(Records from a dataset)

*** Block opens ***

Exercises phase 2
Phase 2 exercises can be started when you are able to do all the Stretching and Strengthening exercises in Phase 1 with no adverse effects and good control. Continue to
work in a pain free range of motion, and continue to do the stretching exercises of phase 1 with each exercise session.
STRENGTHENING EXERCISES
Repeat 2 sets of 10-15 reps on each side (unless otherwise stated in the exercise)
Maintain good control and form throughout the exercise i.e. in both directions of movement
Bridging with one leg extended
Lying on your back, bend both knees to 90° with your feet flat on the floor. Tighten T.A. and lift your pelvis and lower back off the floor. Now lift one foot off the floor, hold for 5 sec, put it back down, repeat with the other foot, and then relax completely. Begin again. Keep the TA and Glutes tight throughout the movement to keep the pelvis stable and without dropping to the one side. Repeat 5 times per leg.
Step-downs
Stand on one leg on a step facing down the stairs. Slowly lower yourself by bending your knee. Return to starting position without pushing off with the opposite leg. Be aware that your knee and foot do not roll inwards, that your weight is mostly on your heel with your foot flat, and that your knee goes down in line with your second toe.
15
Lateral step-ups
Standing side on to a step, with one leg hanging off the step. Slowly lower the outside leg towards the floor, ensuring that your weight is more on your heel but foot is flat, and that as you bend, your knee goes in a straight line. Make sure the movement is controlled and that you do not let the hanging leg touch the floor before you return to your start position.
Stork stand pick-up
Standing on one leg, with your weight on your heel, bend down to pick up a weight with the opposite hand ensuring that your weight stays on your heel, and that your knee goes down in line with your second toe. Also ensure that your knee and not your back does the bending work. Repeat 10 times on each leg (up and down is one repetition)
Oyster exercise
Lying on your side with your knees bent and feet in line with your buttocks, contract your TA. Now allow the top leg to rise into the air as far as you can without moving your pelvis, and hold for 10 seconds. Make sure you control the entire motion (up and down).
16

*** Block closes ***

TASK: Report all lines of the data above that include the string "Make".

TASK SOLUTION:
Standing side on to a step, with one leg hanging off the step. Slowly lower the outside leg towards the floor, ensuring that your weight is more on your heel but foot is flat, and that as you bend, your knee goes in a straight line. Make sure the movement is controlled and that you do not let the hanging leg touch the floor before you return to your start position.
Lying on your side with your knees bent and feet in line with your buttocks, contract your TA. Now allow the top leg to rise into the air as far as you can without moving your pelvis, and hold for 10 seconds. Make sure you control the entire motion (up and down).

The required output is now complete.